Three esteemed researchers—Japan's Shimon Sakaguchi and US scientists Mary Brunkow and Dr. Ramsdell—share this honor.

The research identified unique "security guards" within the immune system that eliminate rogue immune cells that could harming the body.

These discoveries are now paving the way for new treatments for autoimmune diseases and cancer.

These winners will divide a monetary award worth 11 million SEK.

Decisive Discoveries

"Their research has been essential for understanding how the body's defenses operates and why we do not all suffer from serious autoimmune diseases," commented the chair of the Nobel Committee.

The team's studies address a fundamental question: In what way does the immune system protect us from countless invaders while leaving our healthy cells unharmed?

The immune system uses immune cells that search for indicators of infection, including pathogens and germs it has never encountered.

These defenders utilize sensors—known as receptors—that are generated randomly in countless variations.

This gives the immune system the capacity to fight a wide array of threats, but the randomness of the mechanism inevitably produces white blood cells that may target the host.

Security Guards of the Immune System

Researchers previously understood that some of these problematic defense cells were destroyed in the immune organ—where immune cells mature.

This year's award honors the discovery of regulatory T-cells—described as the immune system's "peacekeepers"—which travel through the body to disarm any defenders that assault the body's own tissues.

It is known that this mechanism fails in self-attack conditions such as juvenile diabetes, multiple sclerosis, and RA.

A prize committee added, "These findings have laid the foundation for a new field of research and accelerated the development of new treatments, for example for cancer and immune disorders."

In cancer, regulatory T-cells block the body from attacking the tumor, so studies are focused on lowering their quantity.

In self-attack disorders, trials are exploring increasing T-reg cells so the body is not being harmed. A comparable method could also be useful in minimizing the chances of organ transplant rejection.

Pioneering Studies

Professor Shimon Sakaguchi, of Osaka University, performed experiments on mice that had their thymus removed, leading to autoimmune disease.

He showed that injecting defense cells from other mice could stop the disease—suggesting there was a system for blocking defenders from attacking the body.
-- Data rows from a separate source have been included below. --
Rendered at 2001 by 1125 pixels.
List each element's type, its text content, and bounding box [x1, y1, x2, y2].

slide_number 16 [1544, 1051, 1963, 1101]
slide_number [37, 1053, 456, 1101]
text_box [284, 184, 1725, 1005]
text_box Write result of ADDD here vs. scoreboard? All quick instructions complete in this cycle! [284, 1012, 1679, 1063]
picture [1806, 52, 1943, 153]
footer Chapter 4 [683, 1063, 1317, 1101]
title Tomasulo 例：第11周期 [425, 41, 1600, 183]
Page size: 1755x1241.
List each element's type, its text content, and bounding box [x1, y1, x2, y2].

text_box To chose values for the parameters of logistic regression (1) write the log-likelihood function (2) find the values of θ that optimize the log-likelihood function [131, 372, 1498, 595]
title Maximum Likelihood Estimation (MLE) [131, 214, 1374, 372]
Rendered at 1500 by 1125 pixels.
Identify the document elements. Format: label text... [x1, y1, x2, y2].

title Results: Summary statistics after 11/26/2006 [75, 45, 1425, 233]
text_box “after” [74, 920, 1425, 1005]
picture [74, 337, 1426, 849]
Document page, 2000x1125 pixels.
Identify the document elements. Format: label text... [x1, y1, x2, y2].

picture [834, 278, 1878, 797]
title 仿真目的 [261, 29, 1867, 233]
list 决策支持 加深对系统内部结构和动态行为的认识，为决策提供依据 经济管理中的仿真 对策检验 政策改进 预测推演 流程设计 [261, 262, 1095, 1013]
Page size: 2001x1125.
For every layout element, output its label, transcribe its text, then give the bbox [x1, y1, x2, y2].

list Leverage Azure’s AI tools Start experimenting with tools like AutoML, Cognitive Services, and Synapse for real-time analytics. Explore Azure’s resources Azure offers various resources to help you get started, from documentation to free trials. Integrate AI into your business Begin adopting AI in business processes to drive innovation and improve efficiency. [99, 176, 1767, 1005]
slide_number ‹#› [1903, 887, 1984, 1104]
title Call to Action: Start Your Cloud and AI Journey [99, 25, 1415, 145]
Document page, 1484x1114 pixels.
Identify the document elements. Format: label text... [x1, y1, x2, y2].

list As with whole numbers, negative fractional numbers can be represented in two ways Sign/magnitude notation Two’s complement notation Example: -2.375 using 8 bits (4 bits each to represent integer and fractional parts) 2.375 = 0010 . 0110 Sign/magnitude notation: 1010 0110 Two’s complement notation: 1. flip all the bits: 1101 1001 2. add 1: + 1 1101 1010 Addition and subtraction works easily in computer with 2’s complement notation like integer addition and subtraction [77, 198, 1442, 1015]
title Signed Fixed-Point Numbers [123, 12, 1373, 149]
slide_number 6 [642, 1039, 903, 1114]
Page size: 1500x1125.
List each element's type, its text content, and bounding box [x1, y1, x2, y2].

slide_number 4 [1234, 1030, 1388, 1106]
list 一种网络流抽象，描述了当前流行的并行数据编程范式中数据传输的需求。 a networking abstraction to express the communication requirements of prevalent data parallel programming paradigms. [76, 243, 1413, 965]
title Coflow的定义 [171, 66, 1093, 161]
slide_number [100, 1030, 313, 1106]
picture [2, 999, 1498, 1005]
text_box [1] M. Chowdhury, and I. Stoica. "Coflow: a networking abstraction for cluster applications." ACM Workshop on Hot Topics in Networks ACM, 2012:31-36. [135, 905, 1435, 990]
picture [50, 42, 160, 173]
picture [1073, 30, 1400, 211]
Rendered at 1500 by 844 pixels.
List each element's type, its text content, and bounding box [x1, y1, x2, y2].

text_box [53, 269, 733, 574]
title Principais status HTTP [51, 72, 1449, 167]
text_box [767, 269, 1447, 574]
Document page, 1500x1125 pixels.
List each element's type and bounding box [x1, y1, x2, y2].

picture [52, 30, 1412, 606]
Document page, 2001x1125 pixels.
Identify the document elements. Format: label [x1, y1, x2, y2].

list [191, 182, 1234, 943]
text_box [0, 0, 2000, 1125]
Dr. Brunkow, affiliated with the a research center in Seattle, and Dr. Ramsdell, now at a biotech firm in a California city, were investigating an inherited immune disorder in mice and humans that led to the discovery of a gene vital for how regulatory T-cells function.

"Their groundbreaking work has revealed how the body's defenses is controlled by regulatory T cells, preventing it from mistakenly attacking the healthy cells," commented a prominent physiology expert.

"The work is a remarkable example of how basic biological research can have far-reaching consequences for public health."